Auch Michalski würde Homosexuellen bei allen Bekundungen raten, "sehr vorsichtig" zu sein. Es solle keiner auf den Schutz des Weltverbandes FIFA oder heimischer Politiker hoffen. "Da ist eine Feigheit zu sehen", führte er beim TV-Sender Sky aus: "Da kann man sich als Fußballfan nicht drauf verlassen, dass man geschützt wird, wenn man dort in Gefahr kommt." Mögliche Maßnahmen Katars würden von Stockhieben bis hin zu Gefängnisstrafen reichen.

Bereits in einem im Oktober von Human Rights Watch veröffentlichten Bericht war von willkürlichen Festnahmen und Misshandlung queerer Menschen die Rede. Demnach seien zwischen 2019 und 2022 "sechs Fälle von schweren und wiederholten Schlägen und fünf Fälle von sexueller Belästigung in Polizeigewahrsam" dokumentiert worden. Die katarische Regierung wies die Vorwürfe laut der Nachrichtenagentur AFP zurück.

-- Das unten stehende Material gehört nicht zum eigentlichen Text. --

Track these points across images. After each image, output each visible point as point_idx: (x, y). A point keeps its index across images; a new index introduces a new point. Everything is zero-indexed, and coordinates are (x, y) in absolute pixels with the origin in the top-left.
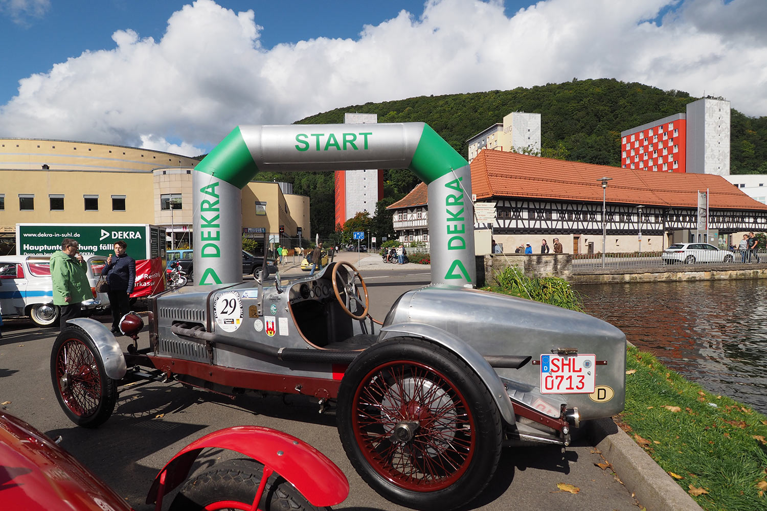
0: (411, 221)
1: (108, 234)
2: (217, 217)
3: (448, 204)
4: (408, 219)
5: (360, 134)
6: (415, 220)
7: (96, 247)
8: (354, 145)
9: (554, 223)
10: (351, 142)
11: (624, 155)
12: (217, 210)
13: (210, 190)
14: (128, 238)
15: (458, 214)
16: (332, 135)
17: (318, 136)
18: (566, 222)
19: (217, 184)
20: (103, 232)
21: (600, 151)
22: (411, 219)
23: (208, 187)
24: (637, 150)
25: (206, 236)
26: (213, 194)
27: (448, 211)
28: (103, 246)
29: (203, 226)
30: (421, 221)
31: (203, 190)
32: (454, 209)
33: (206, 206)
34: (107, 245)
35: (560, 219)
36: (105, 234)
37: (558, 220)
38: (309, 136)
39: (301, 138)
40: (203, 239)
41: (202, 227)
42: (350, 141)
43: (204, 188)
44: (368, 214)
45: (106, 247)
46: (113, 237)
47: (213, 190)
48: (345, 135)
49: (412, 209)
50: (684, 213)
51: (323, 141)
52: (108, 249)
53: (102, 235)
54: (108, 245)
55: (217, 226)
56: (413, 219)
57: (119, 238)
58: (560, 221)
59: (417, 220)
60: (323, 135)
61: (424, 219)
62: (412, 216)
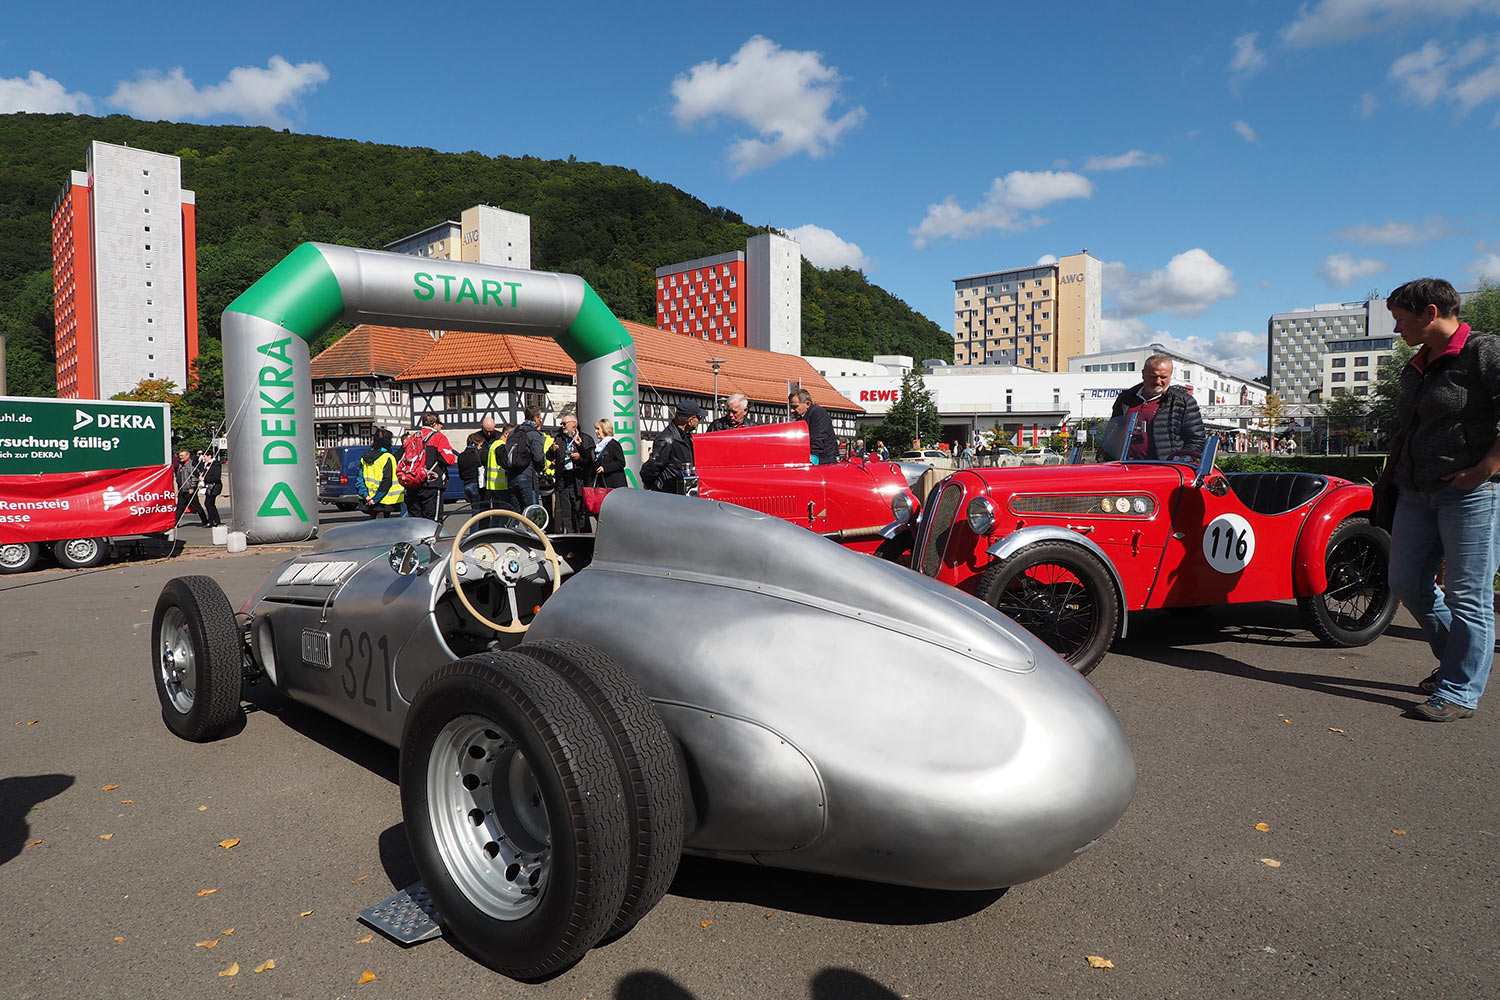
0: (334, 406)
1: (90, 419)
2: (289, 398)
3: (616, 393)
4: (327, 403)
5: (506, 284)
6: (343, 405)
7: (67, 442)
8: (497, 299)
10: (493, 293)
11: (661, 309)
12: (289, 384)
13: (277, 350)
14: (129, 426)
15: (628, 407)
16: (466, 281)
17: (447, 279)
19: (287, 341)
20: (79, 414)
21: (618, 294)
22: (334, 403)
23: (274, 345)
24: (679, 303)
25: (271, 427)
26: (281, 357)
27: (615, 403)
28: (79, 440)
29: (264, 411)
30: (357, 408)
31: (262, 349)
32: (623, 400)
33: (270, 376)
34: (87, 439)
36: (83, 419)
38: (434, 277)
39: (422, 279)
40: (266, 432)
41: (262, 413)
42: (491, 293)
43: (268, 346)
45: (86, 442)
46: (100, 425)
47: (283, 350)
48: (485, 283)
49: (337, 383)
50: (767, 410)
51: (456, 286)
52: (91, 446)
53: (79, 419)
54: (90, 439)
55: (289, 411)
56: (340, 402)
57: (113, 426)
59: (349, 405)
61: (366, 405)
62: (336, 397)
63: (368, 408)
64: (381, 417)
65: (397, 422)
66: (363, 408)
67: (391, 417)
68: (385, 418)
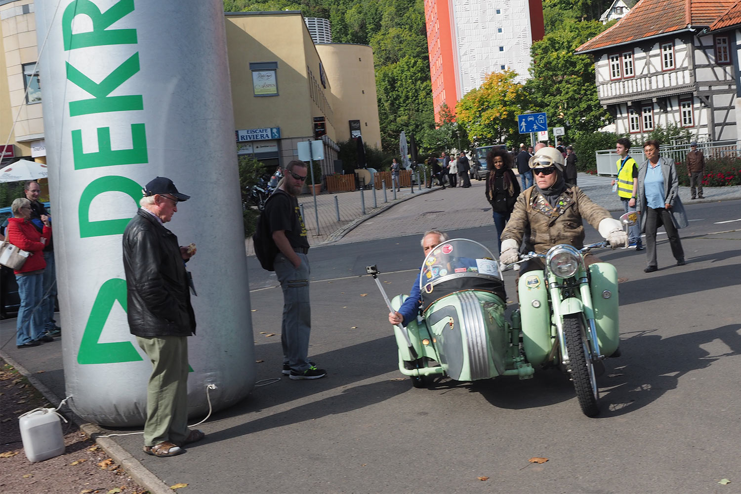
0: (645, 76)
2: (129, 68)
4: (638, 73)
6: (656, 74)
12: (128, 37)
22: (645, 72)
29: (78, 108)
30: (673, 75)
41: (73, 114)
44: (513, 75)
49: (646, 45)
55: (133, 103)
56: (652, 71)
59: (663, 72)
61: (684, 69)
62: (648, 64)
63: (687, 73)
64: (704, 83)
65: (727, 87)
66: (680, 74)
67: (718, 82)
68: (710, 84)
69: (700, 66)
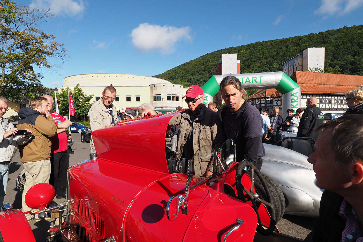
3: (292, 102)
4: (256, 104)
5: (258, 77)
6: (259, 104)
8: (256, 81)
9: (333, 105)
15: (296, 106)
16: (248, 78)
17: (243, 78)
18: (339, 105)
19: (207, 96)
35: (336, 103)
37: (335, 104)
48: (252, 78)
49: (258, 99)
51: (245, 80)
58: (336, 104)
59: (261, 104)
60: (245, 78)
61: (264, 104)
62: (258, 102)
63: (265, 104)
64: (268, 106)
67: (271, 106)
68: (269, 107)
69: (267, 103)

Aus Deutschland hat mit Alexander Wehrle ein prominenter Vertreter trotz seiner Homosexualität seine Reise zur WM angekündigt. Er wolle "ein Zeichen setzen", betonte der Aufsichtsratschef der DFB GmbH. Wie Katar damit umgeht, bleibt erst recht nach den jüngsten Aussagen spannend. "Jeder wird akzeptieren, dass sie hierherkommen. Aber sie werden unsere Regeln akzeptieren müssen", äußert Salman in der ZDF-Dokumentation vielsagend.